Saved entries:
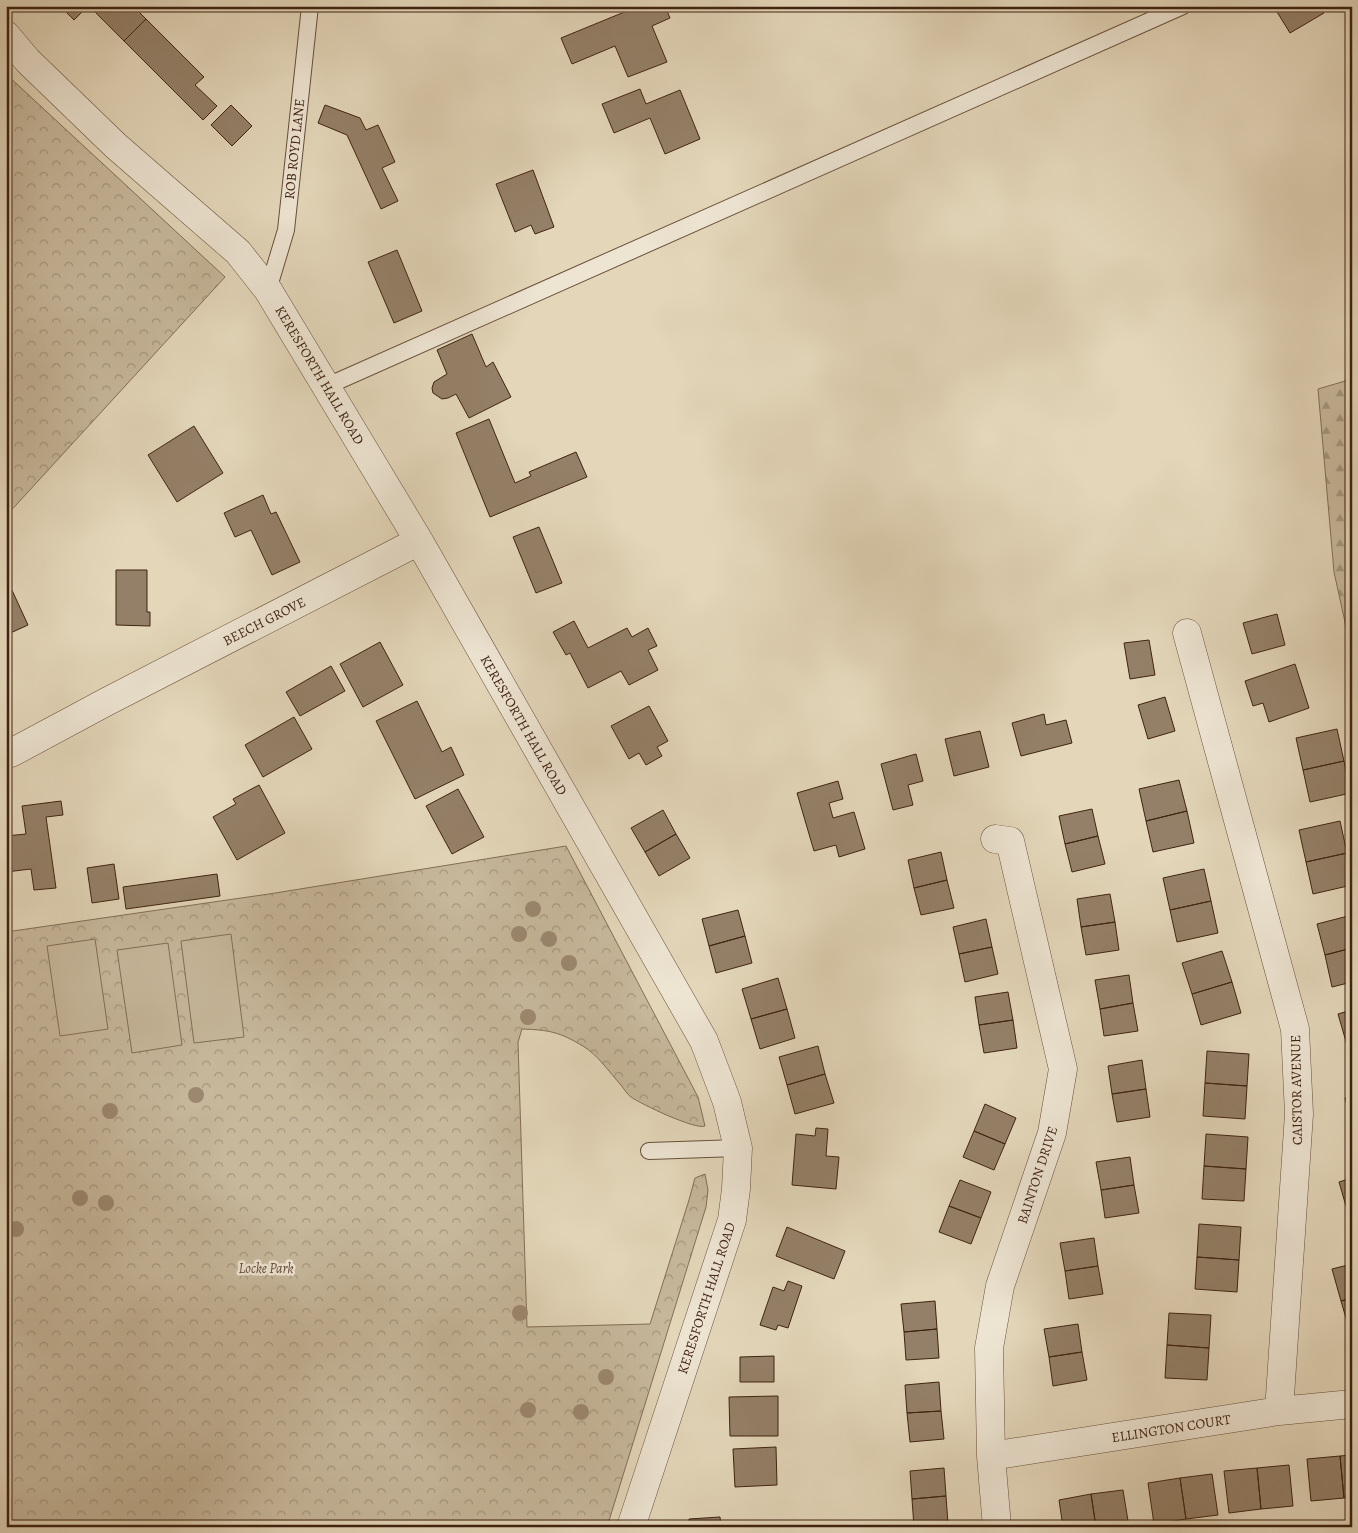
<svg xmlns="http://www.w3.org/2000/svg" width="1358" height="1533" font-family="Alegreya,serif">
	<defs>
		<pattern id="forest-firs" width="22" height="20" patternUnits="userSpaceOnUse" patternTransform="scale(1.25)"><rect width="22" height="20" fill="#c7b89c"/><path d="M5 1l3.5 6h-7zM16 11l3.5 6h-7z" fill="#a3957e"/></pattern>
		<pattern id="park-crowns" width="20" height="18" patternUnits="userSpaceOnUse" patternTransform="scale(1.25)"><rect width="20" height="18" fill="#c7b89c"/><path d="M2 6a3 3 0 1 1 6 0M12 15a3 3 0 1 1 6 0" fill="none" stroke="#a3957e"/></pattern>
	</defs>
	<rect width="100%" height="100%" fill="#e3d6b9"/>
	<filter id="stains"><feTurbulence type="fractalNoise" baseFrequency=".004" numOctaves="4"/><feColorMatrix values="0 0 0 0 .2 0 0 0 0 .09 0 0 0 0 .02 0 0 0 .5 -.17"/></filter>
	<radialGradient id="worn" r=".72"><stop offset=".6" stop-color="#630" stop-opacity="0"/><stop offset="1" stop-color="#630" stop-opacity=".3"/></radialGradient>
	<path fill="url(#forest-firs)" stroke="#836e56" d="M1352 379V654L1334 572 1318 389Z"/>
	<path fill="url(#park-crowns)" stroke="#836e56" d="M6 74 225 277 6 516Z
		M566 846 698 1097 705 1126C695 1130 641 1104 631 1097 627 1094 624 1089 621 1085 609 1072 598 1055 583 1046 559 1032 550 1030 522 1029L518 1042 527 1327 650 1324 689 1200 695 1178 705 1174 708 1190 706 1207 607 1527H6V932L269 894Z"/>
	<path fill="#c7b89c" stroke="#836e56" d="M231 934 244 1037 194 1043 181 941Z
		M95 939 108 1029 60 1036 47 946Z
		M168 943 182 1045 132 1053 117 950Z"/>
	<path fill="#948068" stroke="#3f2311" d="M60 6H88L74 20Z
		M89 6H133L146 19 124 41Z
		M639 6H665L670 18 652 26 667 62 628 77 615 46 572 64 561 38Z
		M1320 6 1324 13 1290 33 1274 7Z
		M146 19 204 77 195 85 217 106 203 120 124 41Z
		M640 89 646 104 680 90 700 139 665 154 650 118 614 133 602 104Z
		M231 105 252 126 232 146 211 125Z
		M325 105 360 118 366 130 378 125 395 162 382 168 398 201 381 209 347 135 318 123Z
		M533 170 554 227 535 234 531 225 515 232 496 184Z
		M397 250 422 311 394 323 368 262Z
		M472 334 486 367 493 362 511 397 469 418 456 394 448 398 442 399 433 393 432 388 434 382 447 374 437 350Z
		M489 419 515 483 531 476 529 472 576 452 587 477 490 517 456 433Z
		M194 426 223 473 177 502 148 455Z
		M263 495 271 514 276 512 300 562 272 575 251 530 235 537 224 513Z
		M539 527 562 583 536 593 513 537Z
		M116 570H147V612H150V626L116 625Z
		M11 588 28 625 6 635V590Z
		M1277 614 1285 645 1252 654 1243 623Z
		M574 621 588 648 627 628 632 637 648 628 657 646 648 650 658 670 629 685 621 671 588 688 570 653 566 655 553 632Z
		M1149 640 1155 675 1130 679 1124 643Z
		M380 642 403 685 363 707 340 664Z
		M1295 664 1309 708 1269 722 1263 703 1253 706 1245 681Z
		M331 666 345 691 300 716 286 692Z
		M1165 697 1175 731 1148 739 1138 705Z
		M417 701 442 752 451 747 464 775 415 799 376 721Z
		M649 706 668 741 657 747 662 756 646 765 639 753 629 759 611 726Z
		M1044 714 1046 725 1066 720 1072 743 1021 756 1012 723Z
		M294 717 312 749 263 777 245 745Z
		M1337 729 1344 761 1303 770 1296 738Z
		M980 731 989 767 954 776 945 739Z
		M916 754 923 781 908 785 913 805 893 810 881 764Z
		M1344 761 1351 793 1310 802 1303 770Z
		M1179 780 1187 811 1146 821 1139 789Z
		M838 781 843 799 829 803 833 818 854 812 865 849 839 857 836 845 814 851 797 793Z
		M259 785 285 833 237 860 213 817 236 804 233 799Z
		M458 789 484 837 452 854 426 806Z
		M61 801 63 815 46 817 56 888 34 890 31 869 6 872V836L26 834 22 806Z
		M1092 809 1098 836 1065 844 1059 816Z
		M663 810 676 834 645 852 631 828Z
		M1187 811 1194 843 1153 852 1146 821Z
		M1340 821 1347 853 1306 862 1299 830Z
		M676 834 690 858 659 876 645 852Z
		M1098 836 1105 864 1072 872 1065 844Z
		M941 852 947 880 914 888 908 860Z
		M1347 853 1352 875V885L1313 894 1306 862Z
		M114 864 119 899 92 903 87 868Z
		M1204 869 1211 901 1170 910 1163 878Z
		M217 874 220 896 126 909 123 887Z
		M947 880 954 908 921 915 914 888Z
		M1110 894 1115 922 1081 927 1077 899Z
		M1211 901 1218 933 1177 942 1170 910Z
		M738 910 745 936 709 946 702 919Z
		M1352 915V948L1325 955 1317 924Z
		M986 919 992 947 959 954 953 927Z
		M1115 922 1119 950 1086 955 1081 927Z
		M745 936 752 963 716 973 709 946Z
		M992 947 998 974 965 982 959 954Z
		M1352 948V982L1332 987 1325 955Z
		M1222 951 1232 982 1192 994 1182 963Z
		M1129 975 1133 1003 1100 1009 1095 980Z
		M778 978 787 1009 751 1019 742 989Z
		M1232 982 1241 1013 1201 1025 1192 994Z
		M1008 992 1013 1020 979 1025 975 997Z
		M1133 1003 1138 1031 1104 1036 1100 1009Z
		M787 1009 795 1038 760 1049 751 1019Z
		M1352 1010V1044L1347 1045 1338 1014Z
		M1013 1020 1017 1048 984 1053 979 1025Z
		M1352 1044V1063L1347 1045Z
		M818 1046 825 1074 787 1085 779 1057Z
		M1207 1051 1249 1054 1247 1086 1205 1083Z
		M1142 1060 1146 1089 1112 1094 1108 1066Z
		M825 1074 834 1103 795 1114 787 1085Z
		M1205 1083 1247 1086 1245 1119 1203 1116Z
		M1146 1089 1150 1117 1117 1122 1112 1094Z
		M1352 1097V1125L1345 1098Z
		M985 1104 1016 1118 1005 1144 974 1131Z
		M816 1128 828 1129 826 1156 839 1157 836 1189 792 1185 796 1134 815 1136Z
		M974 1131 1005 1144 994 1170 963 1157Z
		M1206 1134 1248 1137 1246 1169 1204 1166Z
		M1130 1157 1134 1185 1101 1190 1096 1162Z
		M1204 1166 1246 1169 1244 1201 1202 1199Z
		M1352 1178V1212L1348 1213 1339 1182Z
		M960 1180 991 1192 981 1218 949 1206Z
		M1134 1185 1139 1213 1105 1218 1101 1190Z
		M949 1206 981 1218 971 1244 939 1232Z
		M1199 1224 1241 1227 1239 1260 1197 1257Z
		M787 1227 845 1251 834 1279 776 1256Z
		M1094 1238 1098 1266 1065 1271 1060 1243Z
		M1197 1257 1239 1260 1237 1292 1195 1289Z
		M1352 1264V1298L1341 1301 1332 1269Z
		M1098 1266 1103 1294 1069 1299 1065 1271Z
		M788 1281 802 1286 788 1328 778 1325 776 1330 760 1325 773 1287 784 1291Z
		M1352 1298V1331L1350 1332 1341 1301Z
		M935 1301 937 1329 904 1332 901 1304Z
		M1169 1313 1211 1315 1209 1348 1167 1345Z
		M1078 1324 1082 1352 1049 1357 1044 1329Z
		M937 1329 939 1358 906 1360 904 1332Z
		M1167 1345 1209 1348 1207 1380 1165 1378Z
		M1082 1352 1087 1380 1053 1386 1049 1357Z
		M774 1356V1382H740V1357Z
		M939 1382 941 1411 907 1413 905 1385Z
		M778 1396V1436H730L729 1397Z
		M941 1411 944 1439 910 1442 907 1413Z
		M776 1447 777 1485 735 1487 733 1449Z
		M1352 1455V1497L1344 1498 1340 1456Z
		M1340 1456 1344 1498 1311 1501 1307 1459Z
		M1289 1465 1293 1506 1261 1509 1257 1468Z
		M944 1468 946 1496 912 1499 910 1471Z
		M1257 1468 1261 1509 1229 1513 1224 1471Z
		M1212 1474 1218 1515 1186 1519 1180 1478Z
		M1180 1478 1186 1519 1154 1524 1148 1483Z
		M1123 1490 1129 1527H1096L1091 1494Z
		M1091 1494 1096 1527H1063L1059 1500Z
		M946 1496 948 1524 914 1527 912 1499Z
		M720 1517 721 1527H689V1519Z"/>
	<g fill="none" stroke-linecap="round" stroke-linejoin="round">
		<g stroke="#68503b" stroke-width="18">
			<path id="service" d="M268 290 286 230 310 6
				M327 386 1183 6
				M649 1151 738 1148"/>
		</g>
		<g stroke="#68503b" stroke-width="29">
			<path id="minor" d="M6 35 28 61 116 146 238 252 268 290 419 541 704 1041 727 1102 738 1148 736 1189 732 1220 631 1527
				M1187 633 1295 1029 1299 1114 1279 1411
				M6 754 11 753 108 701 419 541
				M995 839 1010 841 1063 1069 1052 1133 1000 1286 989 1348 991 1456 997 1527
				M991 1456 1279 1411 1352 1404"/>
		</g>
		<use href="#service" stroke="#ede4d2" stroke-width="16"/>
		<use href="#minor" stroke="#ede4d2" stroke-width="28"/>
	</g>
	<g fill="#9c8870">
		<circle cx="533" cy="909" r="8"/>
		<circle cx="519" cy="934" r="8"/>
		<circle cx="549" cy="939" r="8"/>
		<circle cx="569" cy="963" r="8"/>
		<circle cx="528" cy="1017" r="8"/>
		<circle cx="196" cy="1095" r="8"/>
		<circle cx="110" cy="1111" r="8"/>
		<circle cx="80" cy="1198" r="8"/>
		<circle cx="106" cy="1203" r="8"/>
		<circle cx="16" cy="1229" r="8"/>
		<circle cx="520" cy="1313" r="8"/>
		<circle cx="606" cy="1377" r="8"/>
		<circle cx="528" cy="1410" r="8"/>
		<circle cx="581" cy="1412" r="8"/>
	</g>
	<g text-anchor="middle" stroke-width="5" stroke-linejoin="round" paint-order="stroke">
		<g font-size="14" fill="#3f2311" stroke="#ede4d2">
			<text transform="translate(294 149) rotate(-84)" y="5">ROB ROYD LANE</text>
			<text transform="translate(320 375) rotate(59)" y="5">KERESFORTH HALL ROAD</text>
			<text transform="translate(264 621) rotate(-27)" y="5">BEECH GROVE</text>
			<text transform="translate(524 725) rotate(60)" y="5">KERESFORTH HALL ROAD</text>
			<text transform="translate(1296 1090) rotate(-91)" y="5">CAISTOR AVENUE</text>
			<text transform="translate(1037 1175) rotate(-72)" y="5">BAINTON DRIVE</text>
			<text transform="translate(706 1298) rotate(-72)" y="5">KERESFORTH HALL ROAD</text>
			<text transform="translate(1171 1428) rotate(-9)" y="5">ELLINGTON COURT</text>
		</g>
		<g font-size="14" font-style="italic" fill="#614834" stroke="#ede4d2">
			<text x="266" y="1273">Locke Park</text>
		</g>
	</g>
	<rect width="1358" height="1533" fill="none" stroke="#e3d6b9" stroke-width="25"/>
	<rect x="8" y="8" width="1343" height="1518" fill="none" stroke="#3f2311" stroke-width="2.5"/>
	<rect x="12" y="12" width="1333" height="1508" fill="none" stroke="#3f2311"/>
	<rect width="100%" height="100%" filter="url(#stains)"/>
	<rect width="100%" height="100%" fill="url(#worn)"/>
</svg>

_ACTION ITEM_: In the entries above, one line contains "M1347 853 1352 875V885L1313 894 1306 862Z" and another contains "M787 1227 845 1251 834 1279 776 1256Z". Reproduce exactly those two lines and the lines between them, nothing else.

_ANSWER TO THIS TASK_:
		M1347 853 1352 875V885L1313 894 1306 862Z
		M114 864 119 899 92 903 87 868Z
		M1204 869 1211 901 1170 910 1163 878Z
		M217 874 220 896 126 909 123 887Z
		M947 880 954 908 921 915 914 888Z
		M1110 894 1115 922 1081 927 1077 899Z
		M1211 901 1218 933 1177 942 1170 910Z
		M738 910 745 936 709 946 702 919Z
		M1352 915V948L1325 955 1317 924Z
		M986 919 992 947 959 954 953 927Z
		M1115 922 1119 950 1086 955 1081 927Z
		M745 936 752 963 716 973 709 946Z
		M992 947 998 974 965 982 959 954Z
		M1352 948V982L1332 987 1325 955Z
		M1222 951 1232 982 1192 994 1182 963Z
		M1129 975 1133 1003 1100 1009 1095 980Z
		M778 978 787 1009 751 1019 742 989Z
		M1232 982 1241 1013 1201 1025 1192 994Z
		M1008 992 1013 1020 979 1025 975 997Z
		M1133 1003 1138 1031 1104 1036 1100 1009Z
		M787 1009 795 1038 760 1049 751 1019Z
		M1352 1010V1044L1347 1045 1338 1014Z
		M1013 1020 1017 1048 984 1053 979 1025Z
		M1352 1044V1063L1347 1045Z
		M818 1046 825 1074 787 1085 779 1057Z
		M1207 1051 1249 1054 1247 1086 1205 1083Z
		M1142 1060 1146 1089 1112 1094 1108 1066Z
		M825 1074 834 1103 795 1114 787 1085Z
		M1205 1083 1247 1086 1245 1119 1203 1116Z
		M1146 1089 1150 1117 1117 1122 1112 1094Z
		M1352 1097V1125L1345 1098Z
		M985 1104 1016 1118 1005 1144 974 1131Z
		M816 1128 828 1129 826 1156 839 1157 836 1189 792 1185 796 1134 815 1136Z
		M974 1131 1005 1144 994 1170 963 1157Z
		M1206 1134 1248 1137 1246 1169 1204 1166Z
		M1130 1157 1134 1185 1101 1190 1096 1162Z
		M1204 1166 1246 1169 1244 1201 1202 1199Z
		M1352 1178V1212L1348 1213 1339 1182Z
		M960 1180 991 1192 981 1218 949 1206Z
		M1134 1185 1139 1213 1105 1218 1101 1190Z
		M949 1206 981 1218 971 1244 939 1232Z
		M1199 1224 1241 1227 1239 1260 1197 1257Z
		M787 1227 845 1251 834 1279 776 1256Z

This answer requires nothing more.